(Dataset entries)
----

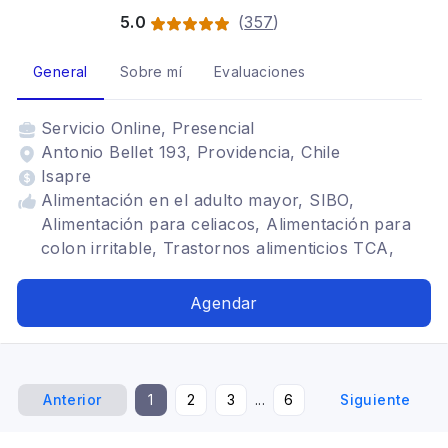
5.0
(
357
)
General
Sobre mí
Evaluaciones
Servicio
Online, Presencial
Antonio Bellet 193, Providencia, Chile
Isapre
Alimentación en el adulto mayor, SIBO,
Alimentación para celiacos, Alimentación para
colon irritable, Trastornos alimenticios TCA,
Alimentacion antiinflamatoria, nutricion adulto,
Problemas digestivos, Alimentación con
Agendar
hipotiroidismo
Anterior
1
2
3
...
6
Siguiente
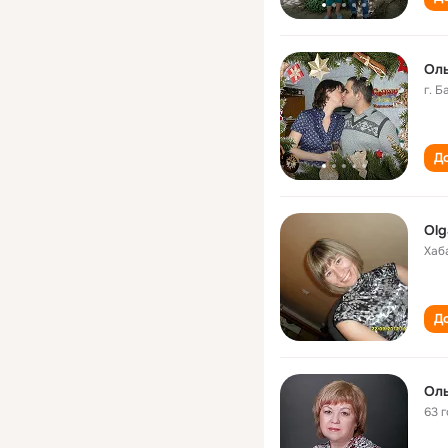
Ол
г. 
До
Olg
Хаб
До
Ол
63 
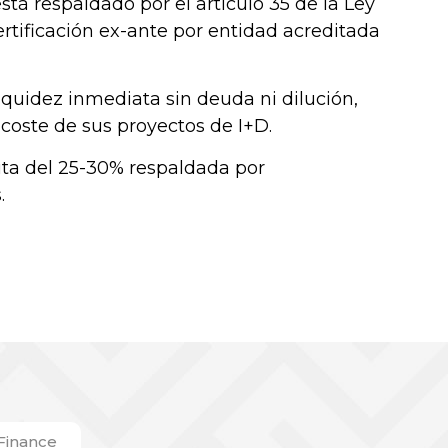
stá respaldado por el artículo 35 de la Ley
rtificación ex-ante por entidad acreditada
iquidez inmediata sin deuda ni dilución,
coste de sus proyectos de I+D.
ruta del 25-30% respaldada por
.
 Finance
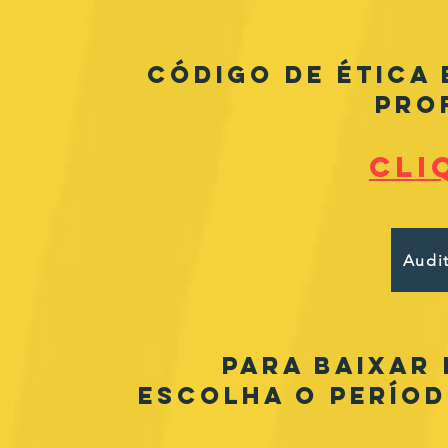
CÓDIGO DE ÉTICA
PRO
cli
Audit
Para baixar
escolha o períod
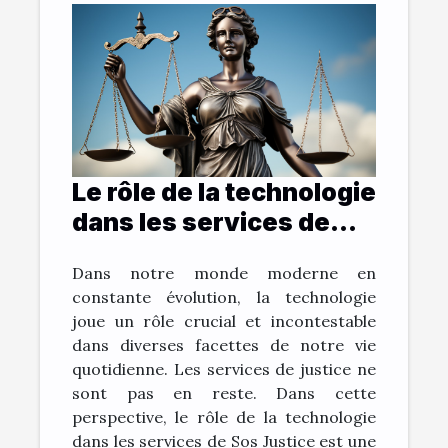
Le rôle de la technologie
dans les services de
Sos Justice
Dans notre monde moderne en
constante évolution, la technologie
joue un rôle crucial et incontestable
dans diverses facettes de notre vie
quotidienne. Les services de justice ne
sont pas en reste. Dans cette
perspective, le rôle de la technologie
dans les services de Sos Justice est une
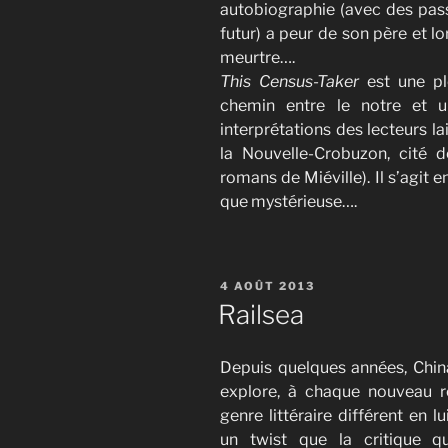
autobiographie (avec des pass
futur) a peur de son père et l
meurtre….
This Census-Taker
est une pl
chemin entre le notre et u
interprétations des lecteurs l
la Nouvelle-Crobuzon, cité 
romans de Miéville). Il s’agit 
que mystérieuse….
PUBLIÉ
4 AOÛT 2013
LE
Railsea
Depuis quelques années, China
explore, à chaque nouveau 
genre littéraire différent en l
un twist que la critique qu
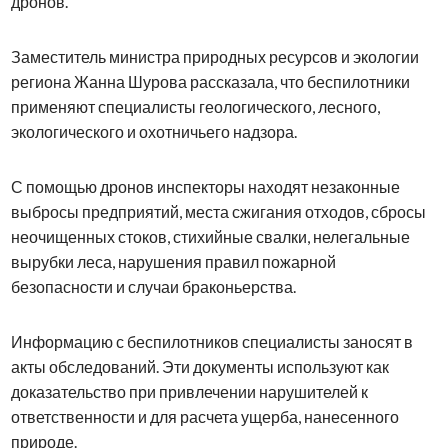
дронов.
Заместитель министра природных ресурсов и экологии
региона Жанна Шурова рассказала, что беспилотники
применяют специалисты геологического, лесного,
экологического и охотничьего надзора.
С помощью дронов инспекторы находят незаконные
выбросы предприятий, места сжигания отходов, сбросы
неочищенных стоков, стихийные свалки, нелегальные
вырубки леса, нарушения правил пожарной
безопасности и случаи браконьерства.
Информацию с беспилотников специалисты заносят в
акты обследований. Эти документы используют как
доказательство при привлечении нарушителей к
ответственности и для расчета ущерба, нанесенного
природе.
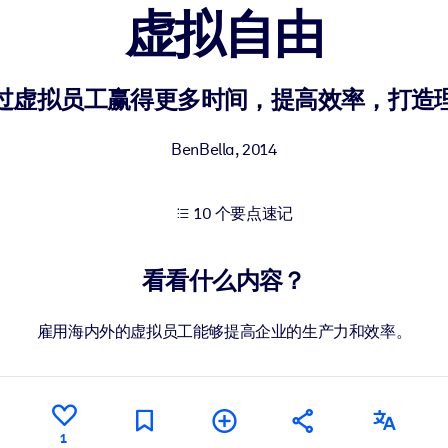
虚拟自由
果。
过虚拟员工赢得更多时间，提高效率，打造
BenBella
,
2014
10 个要点速记
出结果。
看看什么内容？
雇用海内外的虚拟员工能够提高企业的生产力和效率。
1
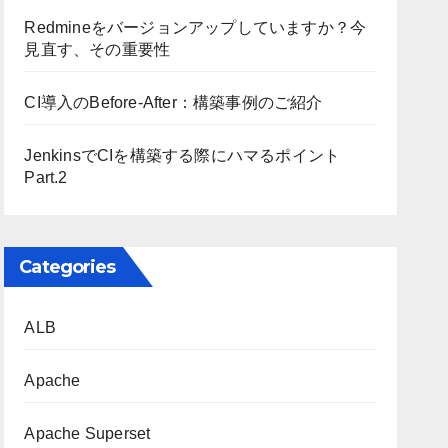
Redmineをバージョンアップしていますか？今
見直す、その重要性
CI導入のBefore-After：構築事例のご紹介
JenkinsでCIを構築する際にハマるポイント
Part.2
Categories
ALB
Apache
Apache Superset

----

If a line in the records above contains "technologie", copy that line.

Le rôle de la technologie
constante évolution, la technologie
perspective, le rôle de la technologie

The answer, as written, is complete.